I also liked the emphasis on eating organically, sustainably and locally. This is definitely something that I agree with and have been working towards myself. I did find it a little interesting that there were a lot of examples of how mass produced grains – and vegetables – can be harmful to the planets soil and unsustainable in the long run, yet no mention of what the equivalent mass-produced meat industry was also doing to our soil and greenhouse gas emissions. I think that whether you are Paleo eating mass-produced meat, or vegan/vegetarian eating mass-produced grains and vegetables, the end result is that you are consuming unsustainable produce which is likely lacking in nutrients, high in chemicals, and most likely tastes pretty average too! Rather, I feel that regardless of our personal dietary preferences, we should all be striving to eat locally sourced, fresh nutrient rich food regardless of our diet.

On the whole, whilst I felt that the Paleo diet that was presented had a lot of valid points and was very informative, however I still feel that the Paleo diet in it’s entirety is somewhat restrictive and not quite for me. Whilst I agreed with a lot of what Nora said, up until around 2 years ago, I spent the best part of the previous 16 years on a diet of some sort or other and I feel further restricting my diet I would only lead to further food-related stress and guilt that I just don’t want in my life.

I think another issue for me is that nutritional science is often contradictory, and often changing. I appreciate that there is research out there which shows that grains and legumes are detrimental to our health, however there is also other research which argues that these foods are nutritious and can form part of a healthy diet, and whilst the bulk of my diet is vegetables, I definitely feel that sometimes I need carbohydrates in the form of whole grains such as brown rice, quinoa or oats to feel full – and after eating them, I don’t feel bloated, inflamed, or foggy, rather I feel satisfied and healthy.
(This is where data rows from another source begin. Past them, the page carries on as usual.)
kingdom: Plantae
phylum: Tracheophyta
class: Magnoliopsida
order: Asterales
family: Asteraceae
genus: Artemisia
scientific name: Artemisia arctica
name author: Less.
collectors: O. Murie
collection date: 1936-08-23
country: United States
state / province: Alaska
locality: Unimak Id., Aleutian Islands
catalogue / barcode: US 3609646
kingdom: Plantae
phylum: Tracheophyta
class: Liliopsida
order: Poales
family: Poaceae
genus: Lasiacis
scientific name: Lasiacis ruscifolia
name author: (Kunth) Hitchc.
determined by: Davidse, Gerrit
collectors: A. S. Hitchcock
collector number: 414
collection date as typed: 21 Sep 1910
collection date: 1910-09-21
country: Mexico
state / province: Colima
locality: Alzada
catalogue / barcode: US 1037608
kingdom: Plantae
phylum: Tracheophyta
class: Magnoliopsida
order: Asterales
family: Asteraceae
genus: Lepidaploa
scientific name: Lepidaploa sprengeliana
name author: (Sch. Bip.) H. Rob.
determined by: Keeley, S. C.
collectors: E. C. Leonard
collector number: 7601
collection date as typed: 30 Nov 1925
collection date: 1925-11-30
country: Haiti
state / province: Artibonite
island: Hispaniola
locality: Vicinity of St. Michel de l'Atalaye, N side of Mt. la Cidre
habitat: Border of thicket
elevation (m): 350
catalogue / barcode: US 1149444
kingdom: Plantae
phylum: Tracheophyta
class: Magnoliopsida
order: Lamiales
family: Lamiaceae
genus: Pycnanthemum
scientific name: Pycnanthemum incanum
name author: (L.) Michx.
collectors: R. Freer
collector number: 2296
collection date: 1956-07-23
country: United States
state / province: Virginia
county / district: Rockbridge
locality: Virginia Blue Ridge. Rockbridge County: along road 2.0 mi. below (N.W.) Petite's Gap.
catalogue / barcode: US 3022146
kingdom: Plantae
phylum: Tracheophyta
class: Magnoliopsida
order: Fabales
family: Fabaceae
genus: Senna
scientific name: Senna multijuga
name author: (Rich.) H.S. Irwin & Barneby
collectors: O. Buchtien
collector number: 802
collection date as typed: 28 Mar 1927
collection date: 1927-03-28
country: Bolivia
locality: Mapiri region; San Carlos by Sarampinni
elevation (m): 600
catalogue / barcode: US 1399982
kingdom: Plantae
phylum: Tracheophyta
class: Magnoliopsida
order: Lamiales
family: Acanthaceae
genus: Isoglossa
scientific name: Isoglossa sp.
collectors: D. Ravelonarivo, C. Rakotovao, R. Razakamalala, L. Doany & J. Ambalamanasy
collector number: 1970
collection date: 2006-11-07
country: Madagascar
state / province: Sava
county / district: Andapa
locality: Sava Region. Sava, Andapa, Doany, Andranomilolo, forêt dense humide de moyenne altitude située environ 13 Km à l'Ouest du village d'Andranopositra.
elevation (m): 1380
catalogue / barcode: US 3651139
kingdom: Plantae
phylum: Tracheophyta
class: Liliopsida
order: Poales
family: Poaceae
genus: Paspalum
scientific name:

The main thing that I took away from the conference was that we need to be eating more mindfully, locally and sustainably, and eating (a lot!) less processed foods, and I think that these factors are important for any diet, not just those following the Paleo way of eating. I think when it comes to healthy eating, Michael Pollen sums it up best -

Eat food. Not too much. Mostly plants.

I wholeheartedly agree with this and recently wrote an article about why I choose to follow a plant-based diet which is very high in plants – mostly vegetables – and supplemented by other whole foods including nuts, seeds, fats, legumes, eggs, a little fish, a little dairy, and some whole grains. My personal experience, as well as all the studies and research I have read, have lead me to believe this is the perfect diet for me, and eating this way for a while now and the positive effects it has had on my physical and mental health further supports this for me.

So – tell me, what are your thoughts? Have you changed your diet recently, and if so what has influenced your decision on how you eat?

paleo way crew 1

Please note that these are my own personal beliefs and opinions and my thoughts relating to diet and health are based on my own personal experiences and studies – I am not a qualified health professional and am not advocating for one particular way of eating.